-------- Extract to read --------

MumsAid is a charity founded to address the gaps in psychological support for women during and after pregnancy. It supports mothers (including teen mums) who are experiencing perinatal mental health problems like postnatal depression, and provides training to raise awareness and combat the stigma surrounding mothers’ mental health difficulties. It also partners with other agencies to raise awareness of perinatal mood disorders, and use social media to communicate with mothers and challenge stigma.
Over the last six years, MumsAid has grown from a start-up with a grant of £3,400 to a well-established charity with an income of over £100,000 (2016/17). It provides counselling in seven venues in Greenwich, and has attained national recognition for best practice in perinatal hental health (PMH). All its services are family centred, so aware of children’s needs as well as their mothers’ needs, and support people regardless of the cause of their troubles.
It delivers free psychological therapy to women during pregnancy and up to two years after birth, with an emphasis on marginalised groups who might not access mainstream services (such as single mothers and those on very low incomes). It also offers 12 free one-to-one counselling sessions, plus follow ups, with a crèche place if required, and provides signposting and telephone support for women who are not eligible for, or able to, attend counselling.
MumsAid also runs YoungMumsAid which is a tailored programme of therapy for teenage mothers, many of whom have particularly complex needs. Research shows that two in three teenage mothers experience relationship breakdown during pregnancy or the three years after giving birth, and they are three times more likely to experience post-natal depression.
It provides training and clinical supervision for frontline staff who encounter PMH issues (such as Children’s Centre staff and health visitors) and is committed to ensuring that its staff and volunteers have a rewarding experience and feel supported in their work.
It also provides regular fortnightly supervision for its counselors/psychotherapists (all of whom are experienced professionals with a particular interest in PMH), and all staff, volunteers and board members are given opportunities to participate in external training on PMH issues and safeguarding training, as well as having access to MumsAid’s own CPD events.
Mind (the National Association for Mental Health)
Project: Get Set to Go
Get Set to Go (GStG) was delivered with support from Sport England and the National Lottery to help people with mental health problems benefit from being physically active. The programme supported participants in specially designed physical activity projects, delivered in eight communities across England. Participants received group and one-to-one peer support online and offline.
GStG has three main delivery strands: local delivery, digital peer support and national campaigns. Since 2015, GStG has supported over 3,585 people with mental health problems take part in specially designed physical activity projects. Delivered in communities across England by eight local Minds (independent charities affiliated to Mind, delivering services tailored to their community as part of a network covering England and Wales).
It delivered national campaigns to raise awareness of how being active can support people’s mental health, and to encourage people to become more active. It developed resources to support sports and physical activity professionals to be better able to help people with mental health problems get more active (including information booklets, training materials, leaflets and videos). Through a mix of online and offline activation it aimed to develop, test and refine a model that could be scaled across the country to get more people active.

--------

**Task A:**
According to the charity profiles, in how many venues in Greenwich does MumsAid provide counseling?
**Task B:**
Using the charity profiles, explain why MumsAid's free psychological therapy emphasizes groups such as single mothers and those on very low incomes.
**Task C:**
Output the passage of the charity profiles starting with "GStG has three" and going on through "England and Wales).".

-------- Data for review --------

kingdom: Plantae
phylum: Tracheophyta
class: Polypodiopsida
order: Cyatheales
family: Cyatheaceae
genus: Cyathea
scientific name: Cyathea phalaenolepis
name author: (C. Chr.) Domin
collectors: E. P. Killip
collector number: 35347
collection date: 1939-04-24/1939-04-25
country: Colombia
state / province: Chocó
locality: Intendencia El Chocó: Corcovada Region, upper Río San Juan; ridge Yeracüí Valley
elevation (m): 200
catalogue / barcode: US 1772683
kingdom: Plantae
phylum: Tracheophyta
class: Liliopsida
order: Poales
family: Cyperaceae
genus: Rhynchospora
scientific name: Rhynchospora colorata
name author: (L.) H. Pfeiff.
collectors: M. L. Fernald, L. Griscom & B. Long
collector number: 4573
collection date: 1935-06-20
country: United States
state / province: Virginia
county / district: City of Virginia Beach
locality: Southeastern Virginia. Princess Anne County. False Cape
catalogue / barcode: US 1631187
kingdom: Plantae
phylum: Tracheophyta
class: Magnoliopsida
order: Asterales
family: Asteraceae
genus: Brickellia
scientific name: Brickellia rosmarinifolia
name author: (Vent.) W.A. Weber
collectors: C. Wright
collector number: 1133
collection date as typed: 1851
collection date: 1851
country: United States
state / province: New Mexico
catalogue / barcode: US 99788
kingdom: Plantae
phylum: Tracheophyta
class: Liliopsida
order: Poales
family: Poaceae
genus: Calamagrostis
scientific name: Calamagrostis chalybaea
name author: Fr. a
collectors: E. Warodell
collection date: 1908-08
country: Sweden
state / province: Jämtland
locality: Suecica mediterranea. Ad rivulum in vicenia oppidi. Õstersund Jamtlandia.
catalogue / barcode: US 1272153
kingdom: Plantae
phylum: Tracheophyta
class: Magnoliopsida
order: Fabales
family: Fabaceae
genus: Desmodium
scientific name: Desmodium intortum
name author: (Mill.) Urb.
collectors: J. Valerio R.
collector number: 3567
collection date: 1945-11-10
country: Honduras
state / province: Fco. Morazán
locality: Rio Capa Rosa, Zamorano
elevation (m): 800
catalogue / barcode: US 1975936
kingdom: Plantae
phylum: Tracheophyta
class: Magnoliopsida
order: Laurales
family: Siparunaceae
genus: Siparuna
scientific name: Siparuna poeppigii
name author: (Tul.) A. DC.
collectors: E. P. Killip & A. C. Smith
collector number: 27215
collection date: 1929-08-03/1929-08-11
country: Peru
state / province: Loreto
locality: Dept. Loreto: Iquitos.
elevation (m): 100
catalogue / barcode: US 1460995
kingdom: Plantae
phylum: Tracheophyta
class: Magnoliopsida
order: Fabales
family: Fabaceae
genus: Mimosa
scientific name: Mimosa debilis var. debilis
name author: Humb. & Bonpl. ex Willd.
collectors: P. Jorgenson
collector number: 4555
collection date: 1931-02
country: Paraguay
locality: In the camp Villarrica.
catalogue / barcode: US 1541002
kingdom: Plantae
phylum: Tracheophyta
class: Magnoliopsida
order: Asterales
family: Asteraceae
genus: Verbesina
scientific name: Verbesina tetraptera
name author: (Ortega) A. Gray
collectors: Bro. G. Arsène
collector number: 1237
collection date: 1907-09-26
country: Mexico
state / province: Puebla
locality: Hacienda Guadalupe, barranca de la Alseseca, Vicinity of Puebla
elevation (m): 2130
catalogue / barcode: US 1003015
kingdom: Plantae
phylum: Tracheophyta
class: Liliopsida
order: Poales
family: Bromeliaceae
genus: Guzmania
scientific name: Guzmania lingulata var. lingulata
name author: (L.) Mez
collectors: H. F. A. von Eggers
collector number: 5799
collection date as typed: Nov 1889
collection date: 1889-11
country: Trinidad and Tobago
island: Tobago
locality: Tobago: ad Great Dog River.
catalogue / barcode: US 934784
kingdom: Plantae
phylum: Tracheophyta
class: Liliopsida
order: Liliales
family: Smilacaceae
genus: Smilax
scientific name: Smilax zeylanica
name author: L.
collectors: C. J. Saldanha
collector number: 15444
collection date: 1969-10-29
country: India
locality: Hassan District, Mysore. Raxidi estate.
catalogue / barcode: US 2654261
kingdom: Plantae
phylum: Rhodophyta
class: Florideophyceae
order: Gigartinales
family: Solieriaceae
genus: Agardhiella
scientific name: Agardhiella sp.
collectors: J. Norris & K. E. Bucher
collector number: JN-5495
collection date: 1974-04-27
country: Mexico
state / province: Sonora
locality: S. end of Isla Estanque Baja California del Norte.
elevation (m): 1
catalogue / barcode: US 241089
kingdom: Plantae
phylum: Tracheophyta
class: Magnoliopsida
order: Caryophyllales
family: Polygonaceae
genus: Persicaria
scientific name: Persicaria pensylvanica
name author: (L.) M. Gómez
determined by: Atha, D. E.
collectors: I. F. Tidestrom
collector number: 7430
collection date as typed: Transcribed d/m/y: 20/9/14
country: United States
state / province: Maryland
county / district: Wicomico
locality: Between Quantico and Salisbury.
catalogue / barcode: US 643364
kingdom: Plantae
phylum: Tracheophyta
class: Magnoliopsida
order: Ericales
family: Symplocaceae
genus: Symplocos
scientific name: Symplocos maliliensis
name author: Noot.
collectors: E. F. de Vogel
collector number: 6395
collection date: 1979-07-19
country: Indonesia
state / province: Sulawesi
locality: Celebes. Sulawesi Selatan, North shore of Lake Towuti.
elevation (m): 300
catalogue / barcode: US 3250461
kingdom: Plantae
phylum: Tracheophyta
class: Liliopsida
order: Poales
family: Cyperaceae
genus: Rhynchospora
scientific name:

--------

**Expected output A:**
MumsAid provides counseling in seven venues in Greenwich.

**Expected output B:**
These are marginalized groups who might not access mainstream services. MumsAid's free therapy for women during pregnancy and up to two years after birth therefore puts its emphasis on them.

**Expected output C:**
GStG has three main delivery strands: local delivery, digital peer support and national campaigns. Since 2015, GStG has supported over 3,585 people with mental health problems take part in specially designed physical activity projects. Delivered in communities across England by eight local Minds (independent charities affiliated to Mind, delivering services tailored to their community as part of a network covering England and Wales).